ReplyDeleteis this a joke? Am I missing the sarcasm this time?
I guess I mean it this way: Why would someone who can afford rent mug people on the street? In any case, mugging is not like robbing banks. It happens with some frequency and the muggers don't particularly have to hide from the rest of society. A lot of the time it's teenage gangs, in fact.
ReplyDeleteIn OB San Diego there are plenty of "beach bum" types. Some are mentally unstable and need help. Some are disabled and could not work unless they had the brains and training of Stephen Hawking. Others just lacked ambition.
ReplyDeleteI usually give money to those who don't ask for it but obviously need it. I never give money if they are smoking. Sometimes, they turn down my offers!

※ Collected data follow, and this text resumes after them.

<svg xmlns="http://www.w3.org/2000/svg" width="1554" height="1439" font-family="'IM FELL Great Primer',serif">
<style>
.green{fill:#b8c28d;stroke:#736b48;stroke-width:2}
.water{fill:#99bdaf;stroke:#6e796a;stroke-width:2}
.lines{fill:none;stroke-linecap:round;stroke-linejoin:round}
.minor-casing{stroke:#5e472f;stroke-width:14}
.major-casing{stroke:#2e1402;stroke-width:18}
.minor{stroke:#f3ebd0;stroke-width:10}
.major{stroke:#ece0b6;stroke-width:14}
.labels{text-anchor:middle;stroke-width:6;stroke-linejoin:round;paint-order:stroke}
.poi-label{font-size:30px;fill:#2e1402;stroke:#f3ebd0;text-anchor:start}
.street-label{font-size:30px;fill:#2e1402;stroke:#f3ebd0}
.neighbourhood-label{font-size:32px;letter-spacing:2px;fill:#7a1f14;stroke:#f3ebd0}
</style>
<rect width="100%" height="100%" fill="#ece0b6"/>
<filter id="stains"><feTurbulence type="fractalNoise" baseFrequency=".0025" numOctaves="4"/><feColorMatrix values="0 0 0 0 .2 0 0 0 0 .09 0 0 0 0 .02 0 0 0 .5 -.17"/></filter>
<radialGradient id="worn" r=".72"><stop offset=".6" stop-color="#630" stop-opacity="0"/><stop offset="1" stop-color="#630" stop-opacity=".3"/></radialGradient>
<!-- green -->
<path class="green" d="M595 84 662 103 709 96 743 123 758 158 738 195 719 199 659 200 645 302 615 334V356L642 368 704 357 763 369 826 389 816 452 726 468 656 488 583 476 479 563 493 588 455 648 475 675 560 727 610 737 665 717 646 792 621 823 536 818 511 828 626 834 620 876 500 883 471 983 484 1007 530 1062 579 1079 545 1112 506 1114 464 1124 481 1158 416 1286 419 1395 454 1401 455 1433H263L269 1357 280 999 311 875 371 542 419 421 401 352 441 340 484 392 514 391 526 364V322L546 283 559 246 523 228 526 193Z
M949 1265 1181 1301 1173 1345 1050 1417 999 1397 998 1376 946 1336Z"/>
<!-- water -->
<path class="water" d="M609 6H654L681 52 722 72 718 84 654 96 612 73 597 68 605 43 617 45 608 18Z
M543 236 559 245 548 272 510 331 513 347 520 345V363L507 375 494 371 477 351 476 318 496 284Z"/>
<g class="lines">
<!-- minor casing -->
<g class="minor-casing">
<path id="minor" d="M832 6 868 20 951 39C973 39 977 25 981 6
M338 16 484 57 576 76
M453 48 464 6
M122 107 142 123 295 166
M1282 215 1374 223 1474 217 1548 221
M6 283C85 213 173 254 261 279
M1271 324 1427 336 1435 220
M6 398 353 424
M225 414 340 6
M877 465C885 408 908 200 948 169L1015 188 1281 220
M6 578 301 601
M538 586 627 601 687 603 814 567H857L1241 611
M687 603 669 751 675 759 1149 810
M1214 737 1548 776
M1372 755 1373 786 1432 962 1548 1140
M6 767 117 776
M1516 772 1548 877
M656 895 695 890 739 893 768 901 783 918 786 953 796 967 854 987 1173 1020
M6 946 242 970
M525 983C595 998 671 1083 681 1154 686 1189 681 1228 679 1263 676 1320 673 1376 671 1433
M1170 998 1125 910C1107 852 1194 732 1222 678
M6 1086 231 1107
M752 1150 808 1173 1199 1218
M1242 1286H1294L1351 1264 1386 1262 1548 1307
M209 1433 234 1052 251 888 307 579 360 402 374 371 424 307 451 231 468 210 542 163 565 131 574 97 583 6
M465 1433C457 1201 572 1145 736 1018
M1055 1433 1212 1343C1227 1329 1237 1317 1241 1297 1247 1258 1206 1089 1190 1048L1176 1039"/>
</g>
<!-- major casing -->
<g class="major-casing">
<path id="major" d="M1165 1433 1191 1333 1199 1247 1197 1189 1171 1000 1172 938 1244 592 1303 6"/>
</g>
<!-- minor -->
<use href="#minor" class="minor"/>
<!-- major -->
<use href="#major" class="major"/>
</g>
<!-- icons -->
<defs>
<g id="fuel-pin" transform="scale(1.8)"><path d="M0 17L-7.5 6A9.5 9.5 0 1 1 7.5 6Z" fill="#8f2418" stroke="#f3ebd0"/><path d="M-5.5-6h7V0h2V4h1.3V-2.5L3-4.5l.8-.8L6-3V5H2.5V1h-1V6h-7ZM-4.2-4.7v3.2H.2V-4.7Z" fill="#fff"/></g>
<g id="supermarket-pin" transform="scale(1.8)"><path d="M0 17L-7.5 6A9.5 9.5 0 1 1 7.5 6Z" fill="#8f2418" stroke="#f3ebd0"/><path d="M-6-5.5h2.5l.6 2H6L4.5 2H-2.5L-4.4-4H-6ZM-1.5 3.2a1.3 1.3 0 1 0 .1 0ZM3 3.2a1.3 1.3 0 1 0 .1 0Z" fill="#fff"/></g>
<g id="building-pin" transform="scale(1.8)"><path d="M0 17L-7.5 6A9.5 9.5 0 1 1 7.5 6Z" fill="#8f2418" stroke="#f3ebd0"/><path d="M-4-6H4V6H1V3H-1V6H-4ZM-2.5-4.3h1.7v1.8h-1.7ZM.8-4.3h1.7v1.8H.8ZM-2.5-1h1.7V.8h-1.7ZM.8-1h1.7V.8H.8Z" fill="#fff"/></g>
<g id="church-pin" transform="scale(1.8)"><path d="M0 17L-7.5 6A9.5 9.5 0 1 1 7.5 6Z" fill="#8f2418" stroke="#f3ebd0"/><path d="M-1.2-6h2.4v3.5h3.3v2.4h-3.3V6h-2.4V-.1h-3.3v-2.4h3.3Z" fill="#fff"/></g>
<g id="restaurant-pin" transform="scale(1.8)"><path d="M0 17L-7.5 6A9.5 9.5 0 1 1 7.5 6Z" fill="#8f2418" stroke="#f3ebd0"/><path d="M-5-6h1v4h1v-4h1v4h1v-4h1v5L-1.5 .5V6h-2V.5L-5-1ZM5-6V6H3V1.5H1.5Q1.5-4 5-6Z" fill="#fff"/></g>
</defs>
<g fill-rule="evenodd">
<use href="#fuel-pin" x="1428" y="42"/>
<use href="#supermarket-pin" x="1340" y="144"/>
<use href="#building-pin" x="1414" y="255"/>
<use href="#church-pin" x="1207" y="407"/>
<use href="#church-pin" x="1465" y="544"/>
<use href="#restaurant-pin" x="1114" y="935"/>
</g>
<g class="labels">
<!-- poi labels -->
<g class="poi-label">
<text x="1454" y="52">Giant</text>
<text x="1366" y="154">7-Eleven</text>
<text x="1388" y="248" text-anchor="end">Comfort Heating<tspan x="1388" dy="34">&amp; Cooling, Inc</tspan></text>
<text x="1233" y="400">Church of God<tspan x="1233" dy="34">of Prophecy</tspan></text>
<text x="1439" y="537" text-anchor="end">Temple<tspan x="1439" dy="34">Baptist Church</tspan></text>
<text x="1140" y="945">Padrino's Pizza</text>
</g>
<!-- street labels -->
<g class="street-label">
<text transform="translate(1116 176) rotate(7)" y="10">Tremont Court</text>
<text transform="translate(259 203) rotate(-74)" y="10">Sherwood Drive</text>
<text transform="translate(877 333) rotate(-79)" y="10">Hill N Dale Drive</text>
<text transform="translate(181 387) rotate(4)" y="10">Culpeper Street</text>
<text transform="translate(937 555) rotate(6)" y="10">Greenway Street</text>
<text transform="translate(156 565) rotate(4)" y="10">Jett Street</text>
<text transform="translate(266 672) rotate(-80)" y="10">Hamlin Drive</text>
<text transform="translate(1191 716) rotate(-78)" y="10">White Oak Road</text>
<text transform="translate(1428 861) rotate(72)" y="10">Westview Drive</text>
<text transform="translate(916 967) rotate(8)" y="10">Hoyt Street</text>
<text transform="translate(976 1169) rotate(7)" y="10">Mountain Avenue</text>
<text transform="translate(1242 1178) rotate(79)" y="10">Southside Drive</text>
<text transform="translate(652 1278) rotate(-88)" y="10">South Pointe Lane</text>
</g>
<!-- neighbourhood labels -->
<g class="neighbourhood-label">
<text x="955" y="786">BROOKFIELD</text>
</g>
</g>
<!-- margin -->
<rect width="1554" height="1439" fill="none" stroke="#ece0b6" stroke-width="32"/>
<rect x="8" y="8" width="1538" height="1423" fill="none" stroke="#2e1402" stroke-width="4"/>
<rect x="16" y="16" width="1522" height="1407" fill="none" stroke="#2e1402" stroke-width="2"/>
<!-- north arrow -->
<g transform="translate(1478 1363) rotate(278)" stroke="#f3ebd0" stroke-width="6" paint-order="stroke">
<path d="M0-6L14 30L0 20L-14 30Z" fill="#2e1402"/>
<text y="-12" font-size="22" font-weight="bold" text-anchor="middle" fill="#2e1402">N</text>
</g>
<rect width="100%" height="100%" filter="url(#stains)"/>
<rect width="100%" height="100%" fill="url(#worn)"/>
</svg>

It would be nice to see some more numerical data about what Berkeley was like 20 years ago crimewise, rather than heresay "It's a lovely place" or "I didn't feel safe." Often times, people's perceptions either ways can be based on poorly correlate factors.
ReplyDeleteThere are some statistics here. I could only find statistics broken down by census tract, unfortunately. However, the overall picture is that crime did indeed decrease from 1990 to 2003.
ReplyDeleteOf course, similar crime statistics are down nationwide over the same time period. I wonder how Berkeley compares with other places by that measure.